*WHAT TO WORK ON*.
**A)** Reproduce the part of the essay on global threats starting at "And what about" and ending at "penicillin was invented.".
**B)** In one to three sentences, explain why, according to the essay on global threats, the couples met this summer had traveled north from their retirement homes in southern Spain.

*EXCERPTED PASSAGE*.

--- START ---

Cut to the Chase!

What do you suppose is the biggest threat to planet Earth? It’s a tricky question. Perhaps it can be answered by calculating the relative proportions of news coverage devoted to various global menaces.
Many would say terrorism, and it would be a fair answer, judging by newspaper headlines and daily bulletins. Who couldn’t fail to be frightened by the actions of those who hold life so cheaply? We identify with those who are held hostage and look on in horror as they are shown kneeling at the mercy of their captors and aware of the appalling fate that awaits them. Just when everyone is reeling from suicide bombings some new ghastly and shocking strategy is developed to horrify the infidels.
Then there is disease. Ebola is racing like a bushfire in West Africa, threatening to spread into the wider world. Even if it is to be contained some other, terrifying disease will take over and need to be subdued.
And what about resistance to antibiotics? This could constitute the biggest scare humanity has known since the wonder drug that is penicillin was invented.
Wars? Famine? Financial meltdowns? There are plenty of world disasters to choose from. But to me the single most compelling, the most threatening and insidious peril is climate change-overwhelming all other dangers like an eclipse.
Take Australia. The country is suffering from ever hotter and drier summers, rendering increasingly more of the land uninhabitable as fires and soaring temperatures become the norm. A similar picture is painted in parts of Africa. In other areas of the world flooding and torrential rains have made life untenable as people seek ever more inventive ways to survive. In the future populations will need to move into the parts of the planet that can be lived in comfortably [http://www.theguardian.com/environment/2014/sep/28/climate-change-has-arrived-global-warming-icecaps-deserts].
This summer, whilst on our travels we met several couples who had travelled north from their southern Spanish retirement idylls to seek cooler conditions further north [in the South of France]. One couple explained that around their hilltop villa near Cadiz the temperature was too hot [in the 50s] to go outside and uncomfortable inside with the air conditioning unit going full throttle. It must be prohibitive to fuel such air conditioning-what of those who cannot afford the cost?
And what of those who cannot afford to move, make alterations or adapt? They are the unlucky ones; those who had the misfortune to be born in countries bearing the brunt of the climate changes.
Meanwhile we are all sleepwalking into an uncertain future as we bomb each other to smithereens and wring our hands over financial recession. What idiots humans are!

It’s an educational odyssey-honest!

                September. For many of us Northern Hemisphereites who are beyond the ties of dependent children or parents or day jobs this is the perfect time for slipping away to extend our summers. This year, especially, as the magic of the first warm, dry summer for seven years bursts in a wet bubble we have made our escape, along with a whole convoy of other wrinklies, besides one or two couples with pre-school children, capitalising on the cheaper prices, the quieter roads and the emptier resorts.

--- END ---

*EXTRACTED ENTRIES*.
--- START ---

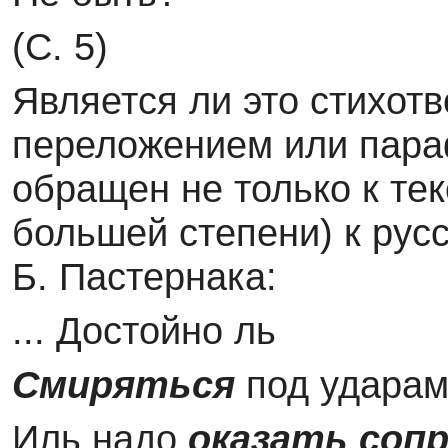
(С. 5)
Является ли это стихот
переложением или параф
обращен не только к тек
большей степени) к рус
Б. Пастернака:
... Достойно ль
Смиряться
под ударам
Иль надо
оказать соп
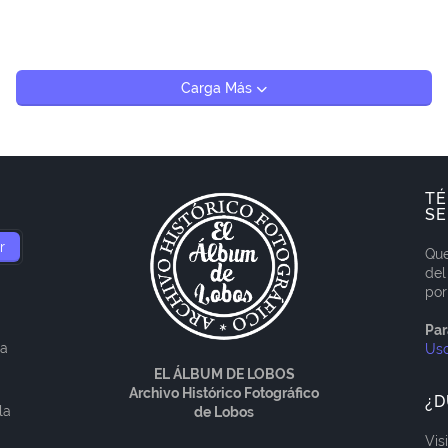
Carga Más
TÉ
SE
Que
del
por
Par
ía
Us
EL ÁLBUM DE LOBOS
Archivo Histórico Fotográfico
¿D
la
de Lobos
Vis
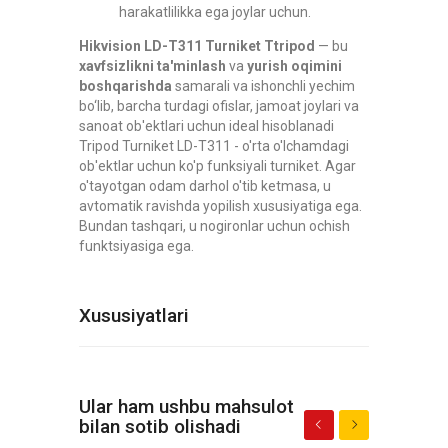
harakatlilikka ega joylar uchun.
Hikvision LD-T311 Turniket Ttripod
— bu
xavfsizlikni ta'minlash
va
yurish oqimini
boshqarishda
samarali va ishonchli yechim
bo‘lib, barcha turdagi ofislar, jamoat joylari va
sanoat ob'ektlari uchun ideal hisoblanadi
Tripod Turniket LD-T311 - o'rta o'lchamdagi
ob'ektlar uchun ko'p funksiyali turniket. Agar
o'tayotgan odam darhol o'tib ketmasa, u
avtomatik ravishda yopilish xususiyatiga ega.
Bundan tashqari, u nogironlar uchun ochish
funktsiyasiga ega.
Xususiyatlari
Ular ham ushbu mahsulot
bilan sotib olishadi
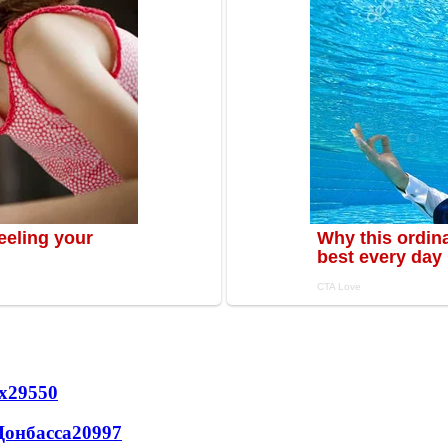
х
29550
Донбасса
20997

--- END ---

*TASK-BY-TASK SOLUTIONS*.
**A)**
And what about resistance to antibiotics? This could constitute the biggest scare humanity has known since the wonder drug that is penicillin was invented.

**B)** They had come north to the South of France to find cooler conditions. One couple said that around their hilltop villa near Cadiz it was too hot, in the 50s, to go outside, and it was uncomfortable indoors even with the air conditioning running full throttle.